Não havia valor algum no trono de Deus, nem lugar nos conselhos de Deus, para a morte de João ou de Estêvão. Elas eram preciosas aos olhos de Deus, podemos assegurar-nos – mas não eram importantes, falo novamente, nem para o trono nem para os conselhos de Deus. Nem Sua justiça nem Sua graça as exigiam. O segredo e a pressa podem, portanto, dar-lhes seu caráter e sua história. Nem é necessário que o material delas, as circunstâncias que as acompanham, lhes confiram qualquer dignidade. Nenhuma delas foi uma morte “consumada”, como Moisés e Elias falam da de Jesus.
João Batista foi vítima da paixão desenfreada de uma mulher; Estêvão foi um mártir nas mãos do delírio súbito e inflamado de uma turba cega e religiosa.
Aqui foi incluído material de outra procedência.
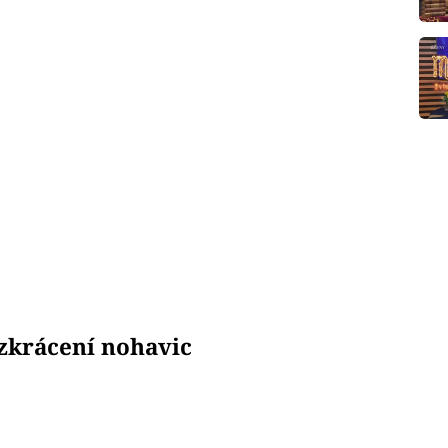
zkrácení nohavic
Esta foi a história dessas mortes. E como elas destacam aquela que temos considerado, e que se situava entre elas! Não que elas não fossem, como eu já disse, preciosas para Deus. Na verdade, eram profundamente preciosas (Sl 116:15). Mas elas não foram tomadas em Suas mãos, segundo os conselhos eternos e segundo as profecias que as haviam precedido desde o princípio, como foi a d’Ele. As paixões do homem eliminaram João e Estêvão. Fizeram com eles “tudo o que quiseram”, eu poderia dizer. Mas os conselhos e o trono de Deus, Sua justiça e Sua graça, as gloriosas revelações de Si mesmo, toda a história da criação em seu propósito e em seus resultados, são responsáveis pela morte de Jesus e têm seu interesse nela.
O pecador convicto precisa se familiarizar com isso, e nisso o pecador crente lê seu título. Que Objeto para o sustento da eternidade, e para o gozo e celebração da eternidade!